R2 rally cars cost somewhere in the region of £40,000 (RM215,500) and allow mere mortals (albeit still with a tidy pot of cash) to go rallying. Proper rallying, too; head to any WRC event and if you wait in your bobble hat until all the big boys have blasted past, you’ll see a bunch of exuberantly driven R2 cars bouncing off their limiters and very graphically demonstrating what lift-off oversteer looks like. They’re at least as much fun to watch as the WRC cars, albeit significantly slower.

“This is a very important event for Peugeot Sport,” says Bruno Famin, “as customer competition is more than ever the key focus of our activity.” That’s a reiteration of what he told Top Gear at the Geneva motor show in March.

New R2 regulations mean the latest car must weigh 50kg more, but Famin promises us that will be overcome by a “substantial increase in performance” from its new 1.2-litre three-cylinder turbo engine. Which given the old car produced around 185bhp and 190Nm from a larger 1.6-litre four-cylinder, we can take it as read the Ford Fiesta R2 revealed last year will face a tough fight on the stages.

Not least because Peugeot Sport has form in shifting R2 cars; the outgoing 208 R2 is the most successful car in its class financially, with over 450 being sold.

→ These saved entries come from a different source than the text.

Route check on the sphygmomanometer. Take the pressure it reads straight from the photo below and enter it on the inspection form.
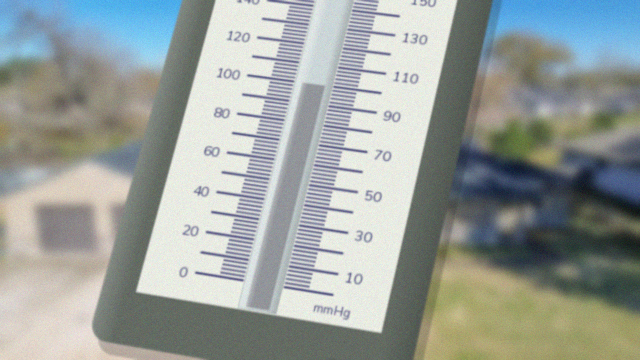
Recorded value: 100 mmHg
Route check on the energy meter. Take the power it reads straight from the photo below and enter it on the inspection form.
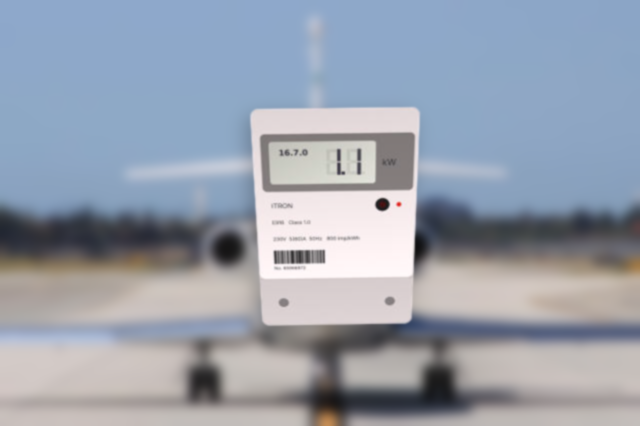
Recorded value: 1.1 kW
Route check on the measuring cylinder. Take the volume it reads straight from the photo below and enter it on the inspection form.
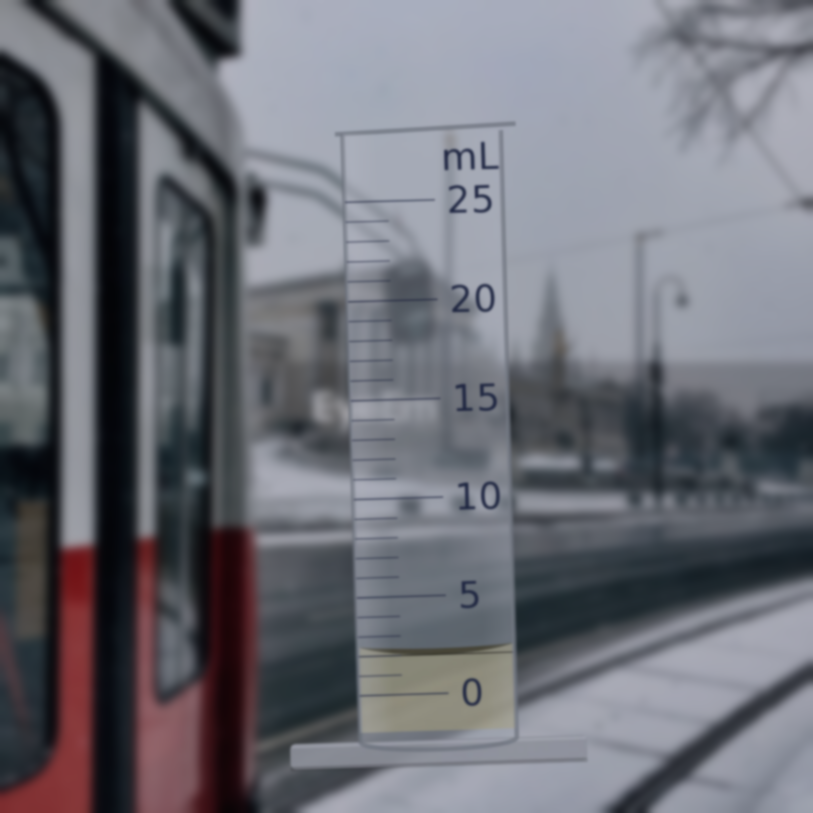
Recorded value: 2 mL
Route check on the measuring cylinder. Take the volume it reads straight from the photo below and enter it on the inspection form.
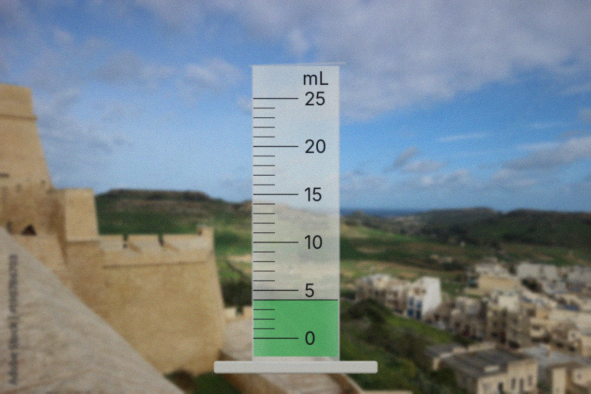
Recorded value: 4 mL
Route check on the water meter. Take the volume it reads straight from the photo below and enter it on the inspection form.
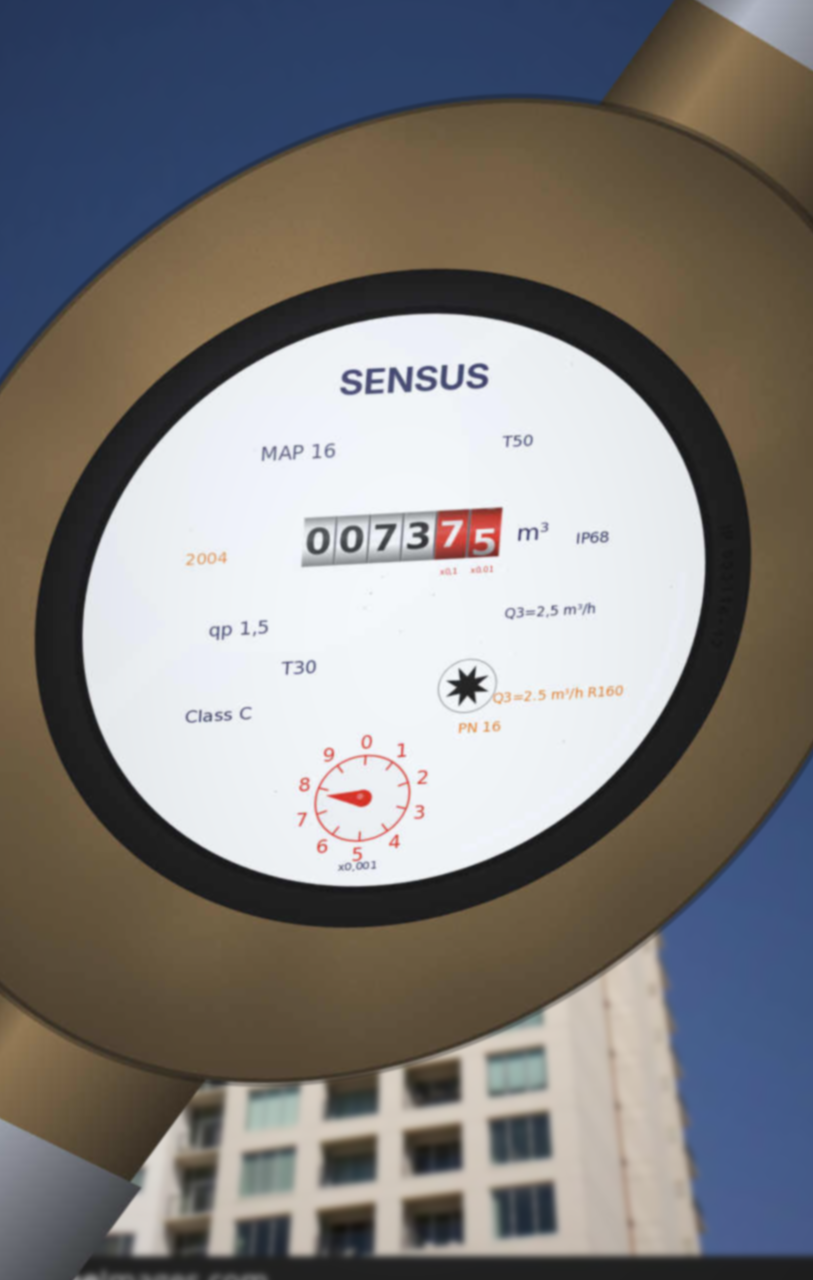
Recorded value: 73.747 m³
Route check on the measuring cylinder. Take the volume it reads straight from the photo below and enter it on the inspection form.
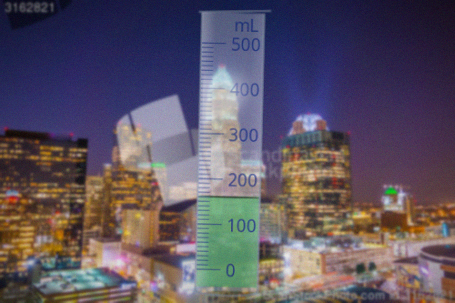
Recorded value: 160 mL
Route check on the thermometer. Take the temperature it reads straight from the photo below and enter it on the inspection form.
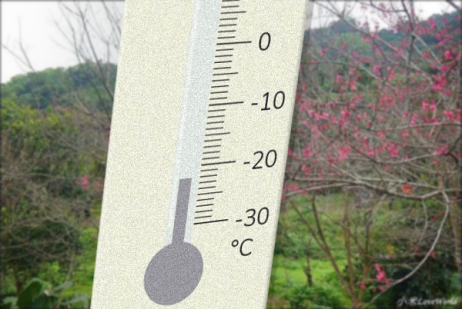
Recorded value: -22 °C
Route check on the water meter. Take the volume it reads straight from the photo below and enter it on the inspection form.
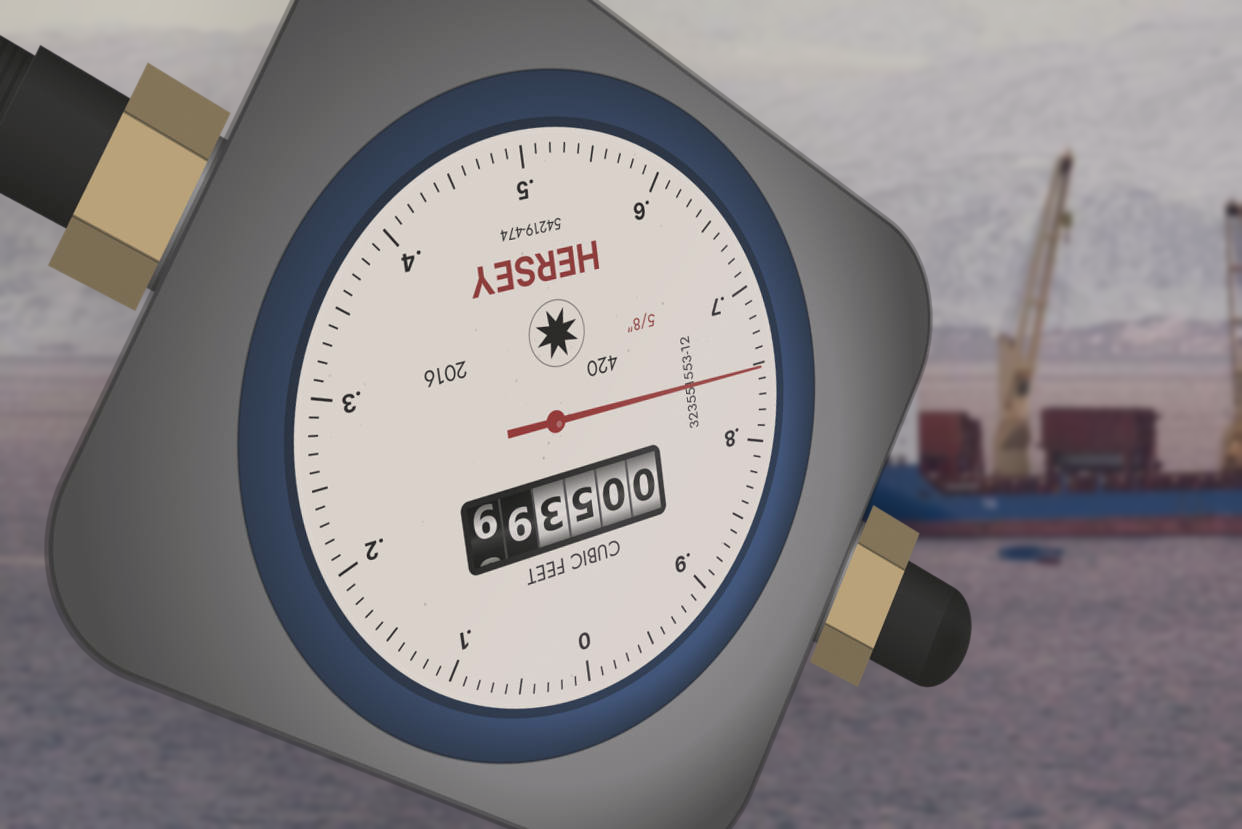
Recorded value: 5398.75 ft³
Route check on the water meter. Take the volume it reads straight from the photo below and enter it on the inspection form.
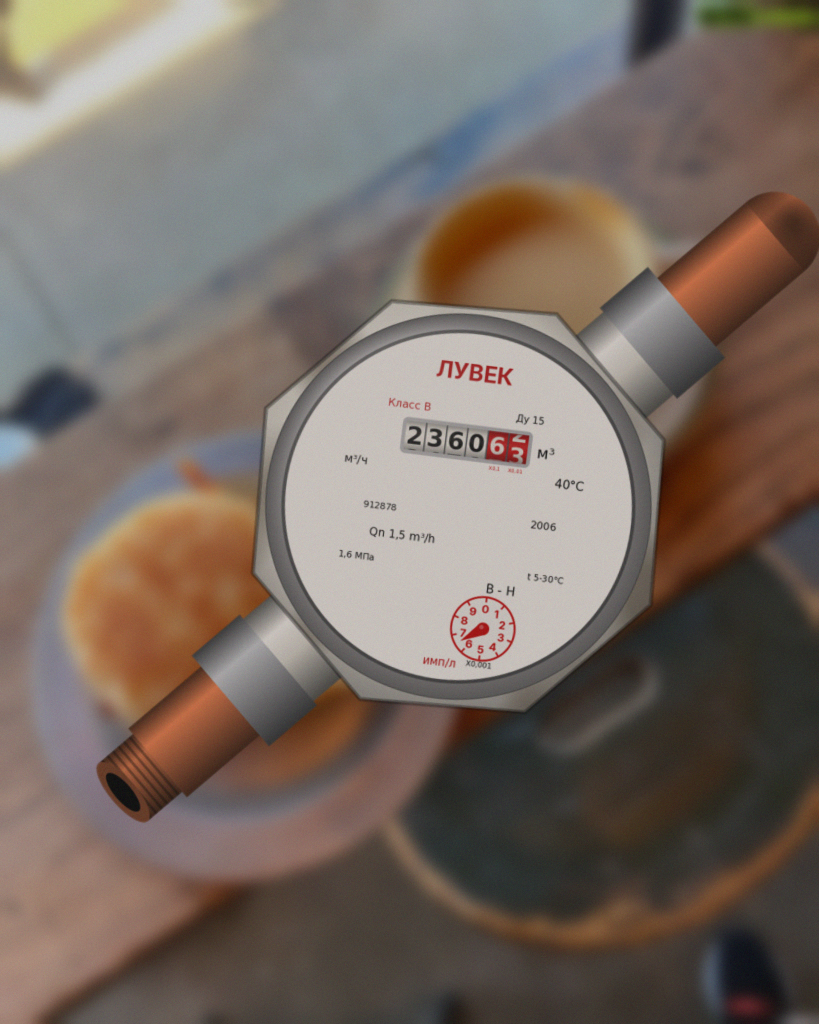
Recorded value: 2360.626 m³
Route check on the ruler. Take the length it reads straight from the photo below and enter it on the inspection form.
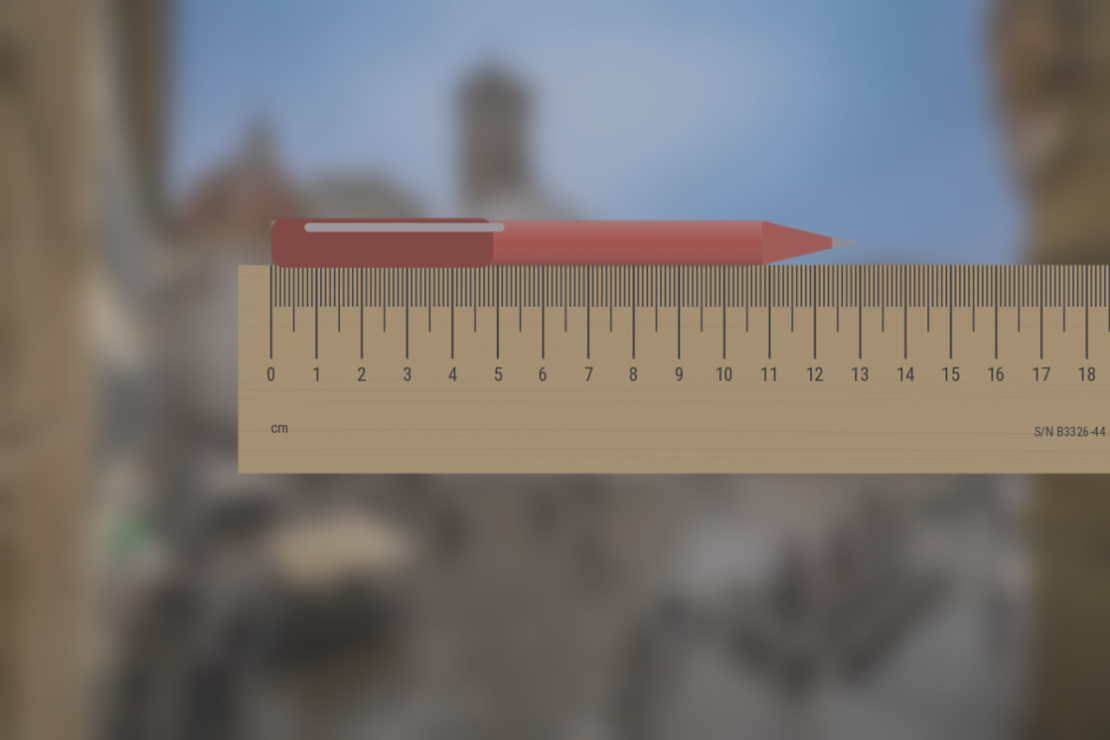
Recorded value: 12.9 cm
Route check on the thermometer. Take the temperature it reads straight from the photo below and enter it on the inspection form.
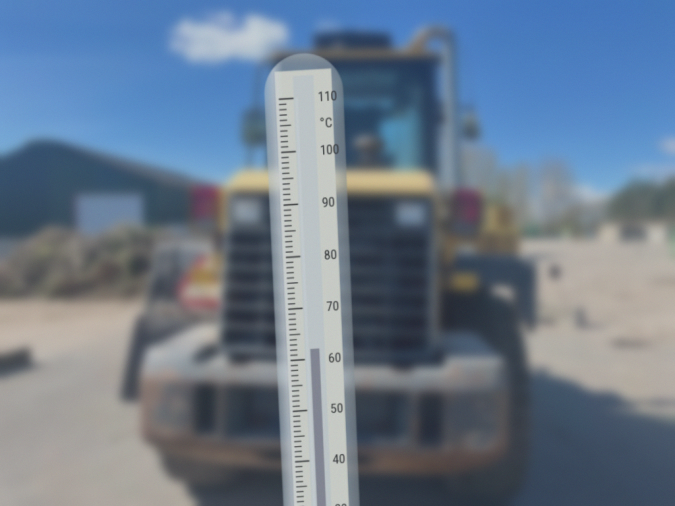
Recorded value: 62 °C
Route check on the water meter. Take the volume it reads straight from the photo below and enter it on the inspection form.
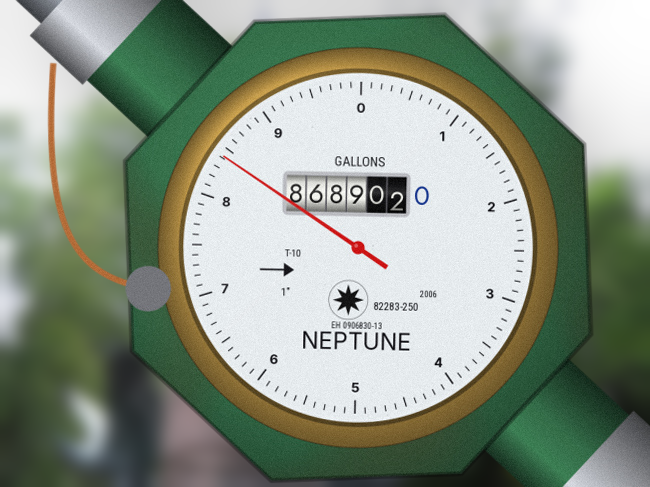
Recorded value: 8689018.4 gal
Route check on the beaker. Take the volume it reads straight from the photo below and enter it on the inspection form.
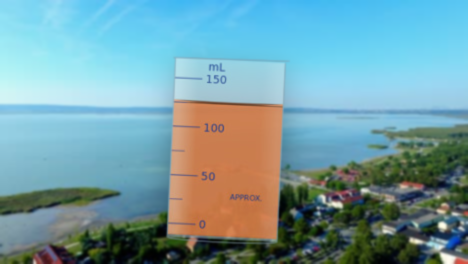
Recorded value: 125 mL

Further spec details of the new 208 RS are conspicuous by their absence, with the car still under development ahead of its 2020 debut. We do know its extra power comes from a larger turbo, however, while it’ll almost certainly use a sequential gearbox and some of the fancy hydraulic bump stop-equipped suspension of its predecessor. Based fully on the latest 208 road car, the R2 now switches to a five-door layout, too. Not that there’ll be any seats behind those back doors, mind.

More info as we get it. For now, do you like the look of the 208’s motorsport transformation?